== Segment start ==

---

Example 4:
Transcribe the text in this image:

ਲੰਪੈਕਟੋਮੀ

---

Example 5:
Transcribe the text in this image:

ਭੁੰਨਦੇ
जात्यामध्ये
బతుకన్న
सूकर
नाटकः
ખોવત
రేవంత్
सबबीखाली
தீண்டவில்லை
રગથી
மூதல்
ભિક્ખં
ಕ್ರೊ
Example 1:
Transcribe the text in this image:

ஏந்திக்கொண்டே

== Segment end ==
== Segment start ==

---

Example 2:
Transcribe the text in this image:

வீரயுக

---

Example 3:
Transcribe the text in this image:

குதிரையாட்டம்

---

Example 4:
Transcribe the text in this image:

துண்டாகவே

== Segment end ==

▶ [Task to complete] How many lines of these entries contain the string "Example"? Reply with the number alone.

▶ [Task solution] 6